(Washington) Les discours rassembleurs, la main tendue à l’opposition, c’est du passé : Joe Biden, qui veut essayer de sauver son précaire contrôle du Congrès lors d’élections cet automne, lâche désormais ses coups contre la droite « extrême » acquise aux idées de Donald Trump.

Mercredi, à l’occasion d’un discours sur l’économie, le président démocrate a lancé une attaque, inhabituelle, contre les projets des républicains et plus particulièrement contre ce qu’il a appelé le « mouvement “MAGA” ».

« Ce mouvement MAGA est vraiment l’organisation politique la plus extrême de l’histoire américaine, de l’histoire américaine récente », a-t-il lâché.

Au travers de cet acronyme, qu’il a répété plusieurs fois, Joe Biden vise évidemment l’ancien président Donald Trump et son slogan « Make America Great Again » (rendre à l’Amérique sa grandeur).

Le président avait commencé son mandat avec la volonté de tourner la page Trump, en prônant le rassemblement, en assumant d’être « ennuyeux » avec de grands projets de réformes, en vantant le redressement économique et les succès de la lutte contre la COVID-19.

Trump en épouvantail

A quelques mois des élections législatives de mi-mandat, historiquement difficiles pour le parti du président, Joe Biden, très impopulaire à cause d’une inflation galopante, a changé de cap.

Il n’est plus question de faire oublier Donald Trump, mais au contraire de l’agiter comme un épouvantail, sans le nommer directement. Les démocrates veulent aussi investir un terrain qu’ils ont semblé éviter jusqu’ici : les « culture wars », ces débats de société qui agitent l’Amérique depuis des décennies, mais qui se sont envenimés ces dernières années au point de diviser le pays en deux camps irréconciliables.  

En jeu : le genre, la sexualité, l’éducation des enfants, la religion, les armes à feu, les questions raciales et la lecture de l’histoire américaine – en particulier quand il s’agit d’esclavage et de ségrégation.  

L’un des sujets les plus brûlants, c’est bien sûr l’avortement, objet d’une révélation explosive lundi. Selon le site Politico, la Cour suprême américaine s’apprête à dynamiter le droit constitutionnel à l’IVG qu’elle avait établi en 1973.  

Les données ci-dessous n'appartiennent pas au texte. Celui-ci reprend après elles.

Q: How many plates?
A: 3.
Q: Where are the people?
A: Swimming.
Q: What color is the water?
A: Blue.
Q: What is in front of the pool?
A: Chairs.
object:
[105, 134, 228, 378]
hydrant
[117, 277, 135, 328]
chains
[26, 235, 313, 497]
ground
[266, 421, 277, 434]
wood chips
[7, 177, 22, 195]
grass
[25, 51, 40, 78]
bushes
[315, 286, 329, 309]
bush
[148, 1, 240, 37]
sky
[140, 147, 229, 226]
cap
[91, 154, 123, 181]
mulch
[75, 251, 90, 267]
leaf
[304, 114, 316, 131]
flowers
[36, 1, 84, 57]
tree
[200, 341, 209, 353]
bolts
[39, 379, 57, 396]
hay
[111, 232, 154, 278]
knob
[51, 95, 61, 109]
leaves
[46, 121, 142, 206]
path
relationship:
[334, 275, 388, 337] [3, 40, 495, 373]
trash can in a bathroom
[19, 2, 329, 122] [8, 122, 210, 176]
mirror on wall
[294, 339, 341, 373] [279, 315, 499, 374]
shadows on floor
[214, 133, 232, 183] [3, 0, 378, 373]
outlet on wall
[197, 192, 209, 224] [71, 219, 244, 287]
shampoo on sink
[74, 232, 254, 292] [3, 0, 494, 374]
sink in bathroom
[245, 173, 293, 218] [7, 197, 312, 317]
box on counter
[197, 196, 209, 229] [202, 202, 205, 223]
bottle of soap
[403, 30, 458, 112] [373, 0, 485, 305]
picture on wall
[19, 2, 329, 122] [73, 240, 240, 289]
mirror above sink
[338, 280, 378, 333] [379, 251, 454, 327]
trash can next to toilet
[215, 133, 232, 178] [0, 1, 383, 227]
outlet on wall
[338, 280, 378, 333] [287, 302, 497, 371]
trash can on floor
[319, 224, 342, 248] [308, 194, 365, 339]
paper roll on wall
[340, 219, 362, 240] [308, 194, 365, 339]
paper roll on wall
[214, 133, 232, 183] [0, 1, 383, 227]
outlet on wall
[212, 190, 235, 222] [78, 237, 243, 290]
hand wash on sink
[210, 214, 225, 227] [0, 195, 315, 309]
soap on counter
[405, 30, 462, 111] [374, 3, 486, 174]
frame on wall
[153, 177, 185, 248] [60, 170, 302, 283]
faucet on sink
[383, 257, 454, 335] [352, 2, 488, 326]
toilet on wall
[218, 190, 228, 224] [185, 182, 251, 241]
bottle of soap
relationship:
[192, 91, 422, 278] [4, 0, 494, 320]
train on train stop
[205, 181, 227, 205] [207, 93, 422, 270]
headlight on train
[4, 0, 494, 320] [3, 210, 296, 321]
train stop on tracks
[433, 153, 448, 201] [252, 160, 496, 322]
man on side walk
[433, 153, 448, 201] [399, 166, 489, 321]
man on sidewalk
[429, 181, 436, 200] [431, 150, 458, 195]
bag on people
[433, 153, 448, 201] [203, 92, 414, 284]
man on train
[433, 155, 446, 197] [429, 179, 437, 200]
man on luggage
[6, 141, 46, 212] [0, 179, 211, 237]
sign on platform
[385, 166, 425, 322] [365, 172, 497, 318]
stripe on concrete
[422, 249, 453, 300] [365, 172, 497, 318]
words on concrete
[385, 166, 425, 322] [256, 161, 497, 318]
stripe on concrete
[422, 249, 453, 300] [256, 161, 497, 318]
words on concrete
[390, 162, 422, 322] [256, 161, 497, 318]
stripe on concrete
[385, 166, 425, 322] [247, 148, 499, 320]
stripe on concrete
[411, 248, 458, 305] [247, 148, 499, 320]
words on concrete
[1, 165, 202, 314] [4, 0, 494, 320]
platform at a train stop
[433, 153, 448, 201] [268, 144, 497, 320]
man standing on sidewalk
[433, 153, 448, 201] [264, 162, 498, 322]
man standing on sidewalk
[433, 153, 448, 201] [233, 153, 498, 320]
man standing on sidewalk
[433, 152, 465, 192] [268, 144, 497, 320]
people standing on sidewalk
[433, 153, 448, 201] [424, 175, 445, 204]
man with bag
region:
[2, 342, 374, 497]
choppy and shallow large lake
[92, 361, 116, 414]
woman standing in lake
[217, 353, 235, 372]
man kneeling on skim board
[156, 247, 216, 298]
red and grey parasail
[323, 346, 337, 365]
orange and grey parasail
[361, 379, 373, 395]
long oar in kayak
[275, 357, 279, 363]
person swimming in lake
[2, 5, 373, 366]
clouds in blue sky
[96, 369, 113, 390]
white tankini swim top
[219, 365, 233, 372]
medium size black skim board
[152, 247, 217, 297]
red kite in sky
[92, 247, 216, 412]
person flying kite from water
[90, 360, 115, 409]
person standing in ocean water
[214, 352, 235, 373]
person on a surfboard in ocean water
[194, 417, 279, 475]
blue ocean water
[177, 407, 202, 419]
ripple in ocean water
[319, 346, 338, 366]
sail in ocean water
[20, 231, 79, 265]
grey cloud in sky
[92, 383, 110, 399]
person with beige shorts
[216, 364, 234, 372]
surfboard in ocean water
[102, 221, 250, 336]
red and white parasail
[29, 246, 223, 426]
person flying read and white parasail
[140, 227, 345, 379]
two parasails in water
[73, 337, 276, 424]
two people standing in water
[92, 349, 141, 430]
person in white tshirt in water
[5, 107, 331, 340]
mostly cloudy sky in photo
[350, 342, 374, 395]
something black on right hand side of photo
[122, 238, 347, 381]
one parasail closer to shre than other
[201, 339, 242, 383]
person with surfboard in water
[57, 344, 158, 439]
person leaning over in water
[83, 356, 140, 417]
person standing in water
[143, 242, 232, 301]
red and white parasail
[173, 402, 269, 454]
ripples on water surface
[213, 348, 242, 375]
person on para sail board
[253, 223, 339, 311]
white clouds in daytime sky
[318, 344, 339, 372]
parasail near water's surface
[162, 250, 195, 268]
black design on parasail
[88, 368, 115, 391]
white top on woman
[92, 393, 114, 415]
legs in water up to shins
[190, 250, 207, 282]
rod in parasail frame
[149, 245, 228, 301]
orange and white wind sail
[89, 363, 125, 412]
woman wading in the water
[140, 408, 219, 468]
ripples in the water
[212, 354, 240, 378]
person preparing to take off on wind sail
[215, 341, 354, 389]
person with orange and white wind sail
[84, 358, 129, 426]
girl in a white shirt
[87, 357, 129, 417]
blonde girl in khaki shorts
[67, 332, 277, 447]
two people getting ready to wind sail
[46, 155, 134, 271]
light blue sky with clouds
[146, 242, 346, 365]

Joe Biden, ce catholique fervent, s’est fait le premier défenseur du droit à l’avortement. Et surtout, il accuse les républicains, décidés à interdire l’IVG dans de nombreux États qu’ils contrôlent, de vouloir mener d’autres attaques contre les acquis de société, que ce soit la contraception ou le mariage pour tous.

« Que se passera-t-il si un État dit que les enfants LGBTQ “ne peuvent plus aller dans les mêmes salles de classe que les autres enfants ? », a-t-il ainsi demandé mercredi.

« Tout-Puissant »

Le démocrate a ressorti récemment l’une de ses expressions préférées : « Ne me comparez pas au Tout-Puissant, mais à son alternative. »

En clair, Joe Biden, impuissant à convaincre les Américains de ses succès, entend peindre sous les couleurs les plus sinistres le camp d’en face.

« Vous allez l’entendre dire ce mantra beaucoup plus souvent » a assuré mercredi sa porte-parole Jen Psaki.

Reste à savoir dans quelle mesure Donald Trump va imprimer sa marque sur la campagne des républicains pour les élections de mi-mandat.

Le tonitruant milliardaire a commenté avec une retenue inhabituelle le revirement annoncé de jurisprudence de la Cour suprême concernant le droit à l’avortement.

Dans une interview avec le site internet de la chaîne conservatrice Fox, l’ancien président n’a pas ouvertement applaudi la haute juridiction, qui porte son empreinte puisqu’il y a nommé pas moins de trois juges sur neuf.

Estimant que la question du droit à l’IVG devait être laissée aux États, il a déclaré, à propos de l’avortement : « Je pense que j’ai des soutiens des deux côtés. » Selon tous les sondages, la majorité des Américains ne souhaitent pas revenir sur le droit à l’avortement tel qu’il existe.

Une nouvelle venue mardi de l’Ohio — État industriel du Midwest où Joe Biden se rend d’ailleurs vendredi — est venue confirmer son influence persistante sur le parti.

Son poulain, J. D. Vance, y a remporté une primaire républicaine disputée et essayera de ravir le siège du sénateur actuel, un démocrate.

« Il faut absolument que je remercie le 45e président des États-Unis », a lancé mardi le candidat, qui dans le passé avait violemment critiqué le milliardaire républicain, avant de lui faire allégeance.